I don't think people really looked at how long lasting their hardware was back then, it was more of a happy accident. We still 'disposed' of hardware with glee, more because of huge moore's law gains. I think a lot of people still use a lot of older hardware you're not aware of either. People use cars from the early 2000s still. People using cars from the 70s wasn't much of a thing in the 90s and american manufacturers were far less reliable.




I hadn’t forgotten about Internet Explorer. But in fairness, Linux wasn’t really quite ready as a primary OS until around the time kHTML and Gecko became good enough most of the time. Plus Opera was free from 2000 too. Before then Internet Explorer was actually the better browser, as painful as it is to write that. I did also occasionally use a browser I’d written myself too (because that was semi-possible with Web 1.0 standards).

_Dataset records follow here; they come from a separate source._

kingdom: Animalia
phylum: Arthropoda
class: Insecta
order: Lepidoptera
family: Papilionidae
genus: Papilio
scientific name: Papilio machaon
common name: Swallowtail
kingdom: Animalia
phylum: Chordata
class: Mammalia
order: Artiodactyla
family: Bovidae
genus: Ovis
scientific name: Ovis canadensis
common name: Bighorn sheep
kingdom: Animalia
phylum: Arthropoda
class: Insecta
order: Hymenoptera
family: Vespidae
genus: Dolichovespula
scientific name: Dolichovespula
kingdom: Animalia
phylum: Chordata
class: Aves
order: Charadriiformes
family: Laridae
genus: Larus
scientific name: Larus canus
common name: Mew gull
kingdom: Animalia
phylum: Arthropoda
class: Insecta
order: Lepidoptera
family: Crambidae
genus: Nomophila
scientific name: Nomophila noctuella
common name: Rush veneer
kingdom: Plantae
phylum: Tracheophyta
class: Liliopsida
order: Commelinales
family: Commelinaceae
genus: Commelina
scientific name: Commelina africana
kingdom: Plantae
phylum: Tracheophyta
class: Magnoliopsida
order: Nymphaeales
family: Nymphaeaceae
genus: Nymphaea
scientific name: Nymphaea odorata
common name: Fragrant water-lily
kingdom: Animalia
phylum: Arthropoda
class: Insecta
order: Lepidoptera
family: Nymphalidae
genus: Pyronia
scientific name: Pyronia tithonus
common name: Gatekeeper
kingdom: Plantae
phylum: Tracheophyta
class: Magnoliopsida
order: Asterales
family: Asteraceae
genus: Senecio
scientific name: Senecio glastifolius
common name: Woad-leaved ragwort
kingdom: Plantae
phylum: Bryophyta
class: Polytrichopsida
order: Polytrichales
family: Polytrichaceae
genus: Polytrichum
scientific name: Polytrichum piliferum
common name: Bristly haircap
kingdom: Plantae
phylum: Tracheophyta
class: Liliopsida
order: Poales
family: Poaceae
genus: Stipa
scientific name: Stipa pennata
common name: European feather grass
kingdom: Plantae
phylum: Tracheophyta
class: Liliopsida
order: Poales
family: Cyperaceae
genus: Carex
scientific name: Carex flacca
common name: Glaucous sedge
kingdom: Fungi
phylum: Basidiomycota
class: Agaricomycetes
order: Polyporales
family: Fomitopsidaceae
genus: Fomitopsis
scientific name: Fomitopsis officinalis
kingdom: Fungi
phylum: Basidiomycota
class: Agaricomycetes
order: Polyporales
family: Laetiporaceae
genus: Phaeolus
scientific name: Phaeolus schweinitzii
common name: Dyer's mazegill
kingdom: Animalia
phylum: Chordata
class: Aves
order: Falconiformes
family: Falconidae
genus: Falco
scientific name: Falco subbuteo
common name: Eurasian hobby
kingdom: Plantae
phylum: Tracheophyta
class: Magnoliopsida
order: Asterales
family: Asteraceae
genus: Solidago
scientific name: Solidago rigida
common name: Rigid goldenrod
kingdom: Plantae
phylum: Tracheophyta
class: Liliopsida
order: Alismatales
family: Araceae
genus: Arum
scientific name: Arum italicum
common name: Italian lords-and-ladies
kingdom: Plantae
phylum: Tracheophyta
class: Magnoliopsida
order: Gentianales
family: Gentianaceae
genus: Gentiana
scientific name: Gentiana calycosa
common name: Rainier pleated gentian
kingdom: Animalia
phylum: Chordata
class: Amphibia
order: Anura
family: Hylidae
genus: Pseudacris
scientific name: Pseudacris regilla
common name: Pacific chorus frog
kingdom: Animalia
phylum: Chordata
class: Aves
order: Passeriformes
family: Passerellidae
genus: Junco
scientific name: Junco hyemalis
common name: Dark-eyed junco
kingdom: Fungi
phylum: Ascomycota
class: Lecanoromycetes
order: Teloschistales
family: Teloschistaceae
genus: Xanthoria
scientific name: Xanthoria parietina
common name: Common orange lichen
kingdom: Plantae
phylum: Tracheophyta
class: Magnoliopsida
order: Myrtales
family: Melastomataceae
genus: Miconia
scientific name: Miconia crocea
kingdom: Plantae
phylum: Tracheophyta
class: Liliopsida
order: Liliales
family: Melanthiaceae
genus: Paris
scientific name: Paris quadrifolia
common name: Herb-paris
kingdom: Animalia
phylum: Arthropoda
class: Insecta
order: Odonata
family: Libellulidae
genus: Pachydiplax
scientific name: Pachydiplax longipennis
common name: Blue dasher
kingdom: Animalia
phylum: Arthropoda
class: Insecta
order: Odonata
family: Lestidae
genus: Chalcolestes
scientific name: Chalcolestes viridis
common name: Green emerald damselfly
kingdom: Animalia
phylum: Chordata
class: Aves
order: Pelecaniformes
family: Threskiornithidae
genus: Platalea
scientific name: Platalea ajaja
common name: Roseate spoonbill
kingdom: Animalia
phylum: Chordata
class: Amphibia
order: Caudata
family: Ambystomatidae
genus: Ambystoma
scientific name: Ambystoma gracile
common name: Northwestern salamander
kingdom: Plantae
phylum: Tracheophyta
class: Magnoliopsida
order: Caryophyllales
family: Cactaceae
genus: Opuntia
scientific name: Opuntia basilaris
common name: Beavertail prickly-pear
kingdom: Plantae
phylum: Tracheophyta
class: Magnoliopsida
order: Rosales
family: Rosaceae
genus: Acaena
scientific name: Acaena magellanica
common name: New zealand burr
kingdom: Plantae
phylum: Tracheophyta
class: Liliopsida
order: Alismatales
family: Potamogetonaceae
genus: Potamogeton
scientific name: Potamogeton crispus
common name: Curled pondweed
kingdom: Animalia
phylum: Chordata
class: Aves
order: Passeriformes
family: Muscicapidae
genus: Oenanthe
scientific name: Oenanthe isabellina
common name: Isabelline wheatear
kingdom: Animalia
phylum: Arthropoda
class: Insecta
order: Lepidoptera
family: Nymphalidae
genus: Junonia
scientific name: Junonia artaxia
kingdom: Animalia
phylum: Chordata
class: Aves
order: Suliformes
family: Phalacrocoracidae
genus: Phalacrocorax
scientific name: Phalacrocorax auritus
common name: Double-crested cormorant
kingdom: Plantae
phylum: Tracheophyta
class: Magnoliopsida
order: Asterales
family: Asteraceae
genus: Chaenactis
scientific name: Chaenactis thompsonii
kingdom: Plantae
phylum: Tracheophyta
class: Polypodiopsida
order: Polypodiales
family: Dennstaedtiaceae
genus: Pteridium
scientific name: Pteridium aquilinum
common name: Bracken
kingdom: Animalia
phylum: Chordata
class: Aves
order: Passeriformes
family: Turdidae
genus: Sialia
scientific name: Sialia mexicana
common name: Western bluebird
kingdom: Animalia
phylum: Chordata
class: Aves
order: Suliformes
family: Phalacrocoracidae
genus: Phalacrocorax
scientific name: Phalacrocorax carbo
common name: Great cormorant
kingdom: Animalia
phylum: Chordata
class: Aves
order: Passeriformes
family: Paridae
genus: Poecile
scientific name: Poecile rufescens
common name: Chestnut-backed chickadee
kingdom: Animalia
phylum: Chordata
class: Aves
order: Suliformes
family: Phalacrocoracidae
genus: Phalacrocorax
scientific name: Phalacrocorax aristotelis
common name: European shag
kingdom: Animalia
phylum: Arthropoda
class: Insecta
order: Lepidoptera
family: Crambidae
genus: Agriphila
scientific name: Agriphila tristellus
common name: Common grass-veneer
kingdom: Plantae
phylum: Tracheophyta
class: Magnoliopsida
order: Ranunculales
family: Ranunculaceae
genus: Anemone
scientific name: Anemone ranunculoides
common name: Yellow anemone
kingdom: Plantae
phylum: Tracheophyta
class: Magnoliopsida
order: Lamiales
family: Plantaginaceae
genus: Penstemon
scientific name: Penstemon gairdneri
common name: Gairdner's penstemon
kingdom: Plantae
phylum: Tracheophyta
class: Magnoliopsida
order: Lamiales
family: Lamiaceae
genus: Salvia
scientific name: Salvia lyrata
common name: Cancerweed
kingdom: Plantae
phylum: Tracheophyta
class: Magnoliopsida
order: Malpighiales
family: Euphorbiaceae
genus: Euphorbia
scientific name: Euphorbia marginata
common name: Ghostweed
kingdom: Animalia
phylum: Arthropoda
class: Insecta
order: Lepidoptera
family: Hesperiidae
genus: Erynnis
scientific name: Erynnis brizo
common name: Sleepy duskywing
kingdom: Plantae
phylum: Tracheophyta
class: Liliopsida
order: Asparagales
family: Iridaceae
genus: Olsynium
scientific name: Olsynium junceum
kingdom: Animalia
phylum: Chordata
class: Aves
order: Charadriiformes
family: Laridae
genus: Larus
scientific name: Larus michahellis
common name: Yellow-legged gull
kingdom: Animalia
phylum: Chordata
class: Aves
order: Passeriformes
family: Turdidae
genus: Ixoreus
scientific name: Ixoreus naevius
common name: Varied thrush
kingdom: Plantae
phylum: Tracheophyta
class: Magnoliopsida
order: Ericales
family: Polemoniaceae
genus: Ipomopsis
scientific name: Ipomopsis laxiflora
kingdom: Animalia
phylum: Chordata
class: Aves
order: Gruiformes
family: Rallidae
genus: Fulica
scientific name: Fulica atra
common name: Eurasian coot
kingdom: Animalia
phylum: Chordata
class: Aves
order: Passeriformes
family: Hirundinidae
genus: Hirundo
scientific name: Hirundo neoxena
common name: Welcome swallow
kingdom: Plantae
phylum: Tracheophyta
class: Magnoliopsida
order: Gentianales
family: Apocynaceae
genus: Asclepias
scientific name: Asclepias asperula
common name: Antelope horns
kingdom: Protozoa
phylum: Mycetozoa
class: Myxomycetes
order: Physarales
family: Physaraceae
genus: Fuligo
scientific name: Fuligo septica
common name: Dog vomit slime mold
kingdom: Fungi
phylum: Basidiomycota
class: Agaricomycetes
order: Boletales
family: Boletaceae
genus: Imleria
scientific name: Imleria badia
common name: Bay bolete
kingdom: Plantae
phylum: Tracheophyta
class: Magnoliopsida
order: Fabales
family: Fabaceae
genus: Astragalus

I also used to use an IRC client I’d written myself.

The more annoying walled garden was Windows itself. The 80s and early 90s has such variety then Windows dominated. If there’s one thing that’s better today its that applications are now platform agnostic just so long as Blink/WebKit/Gecko runs on it. So Linux is as much a first class citizen as Windows and macOS.


Very good point. Even today, MSFT has such control over the hardware world, if you want to run Windows 7 on a Z490 mainboard, you're SOL. The latest mainboards force you to run the latest Windows 10. Fortunately, they all run your favorite OSS os'.